[TASK STATEMENT] For the copy, please give all of the data again exactly and leave the pictures out.

[MATERIAL FOR THE TASK]
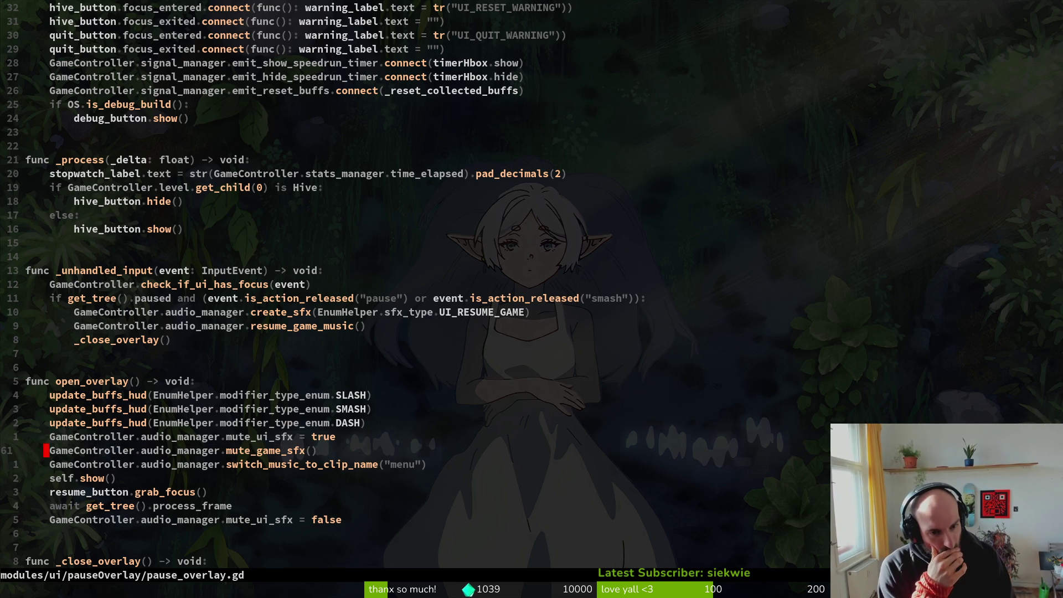
key("Escape")
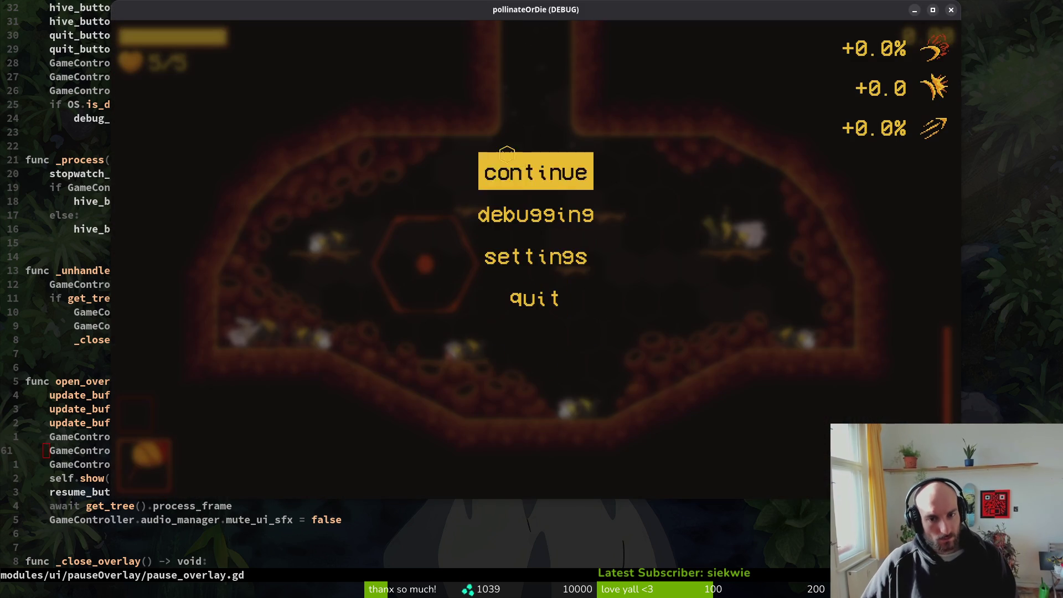
Step: Check the pause menu, then comment out the mute_game_sfx() line with # and save with :w
key("Escape")
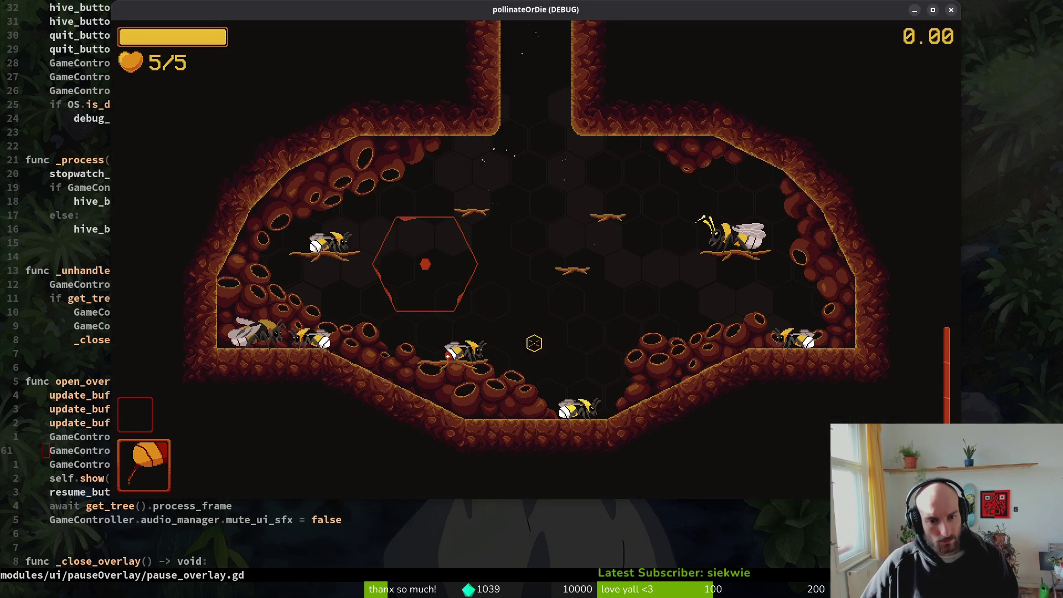
key("Escape")
key("Escape")
key("Escape")
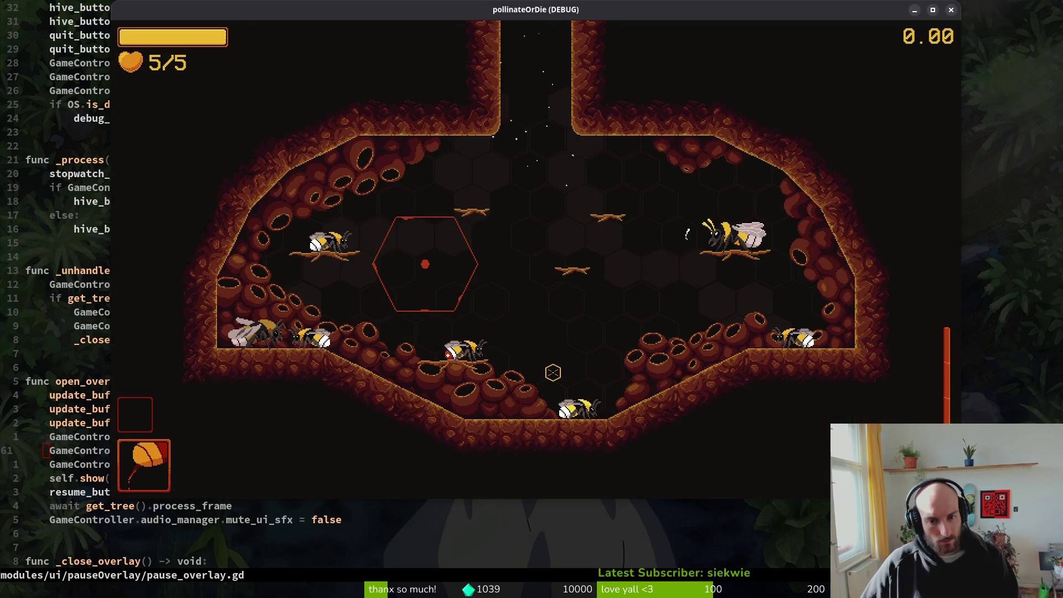
key("Escape")
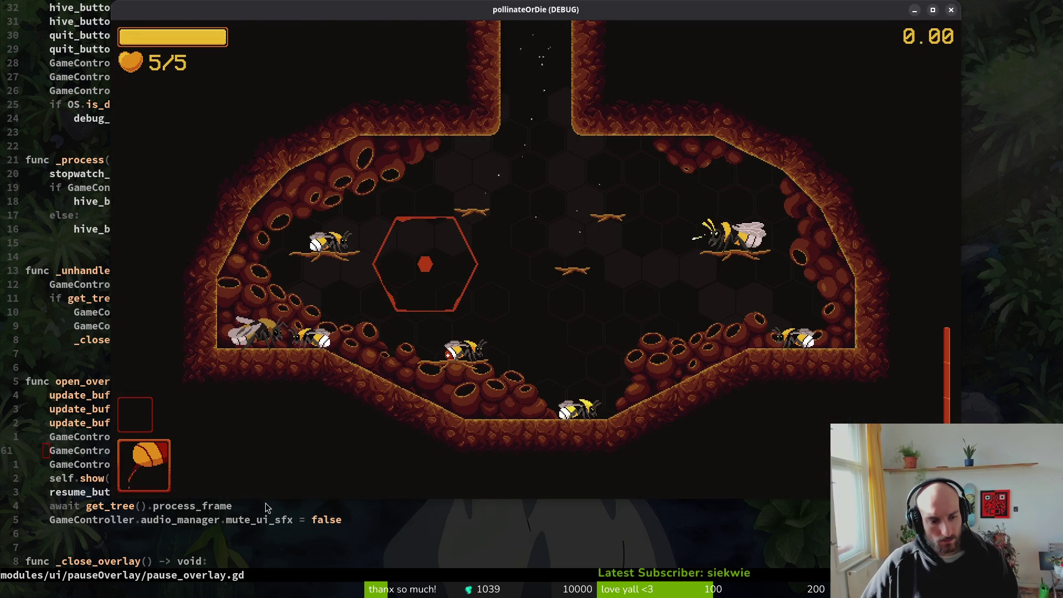
left_click(235, 519)
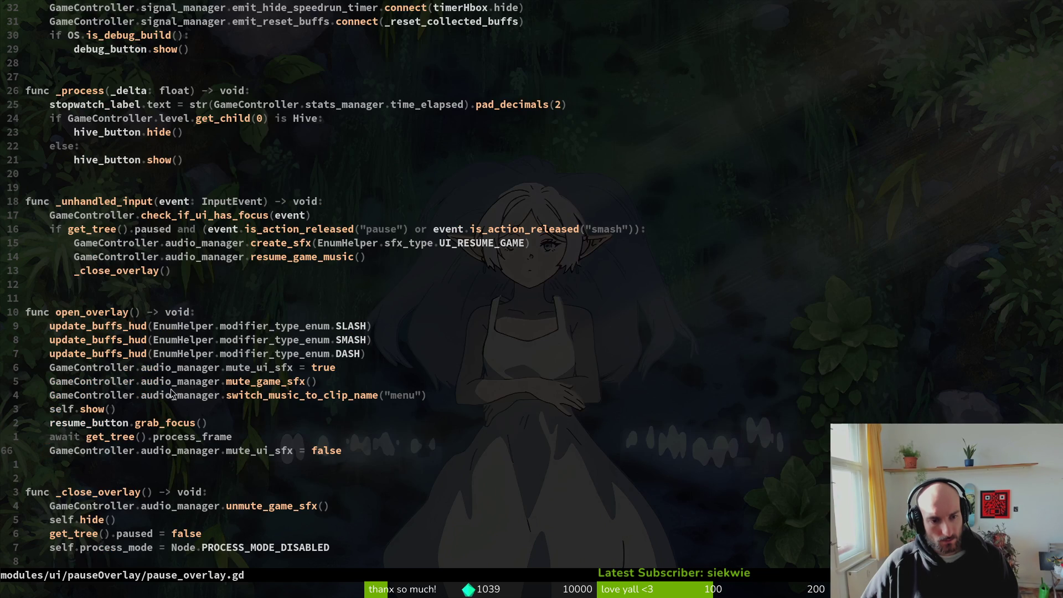
left_click(50, 383)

[RESULT]
key("Escape")
Step: Check the pause menu, then comment out the mute_game_sfx() line with # and save with :w
key("Escape")
key("Escape")
key("Escape")
key("Escape")
key("Escape")
left_click(235, 519)
left_click(50, 383)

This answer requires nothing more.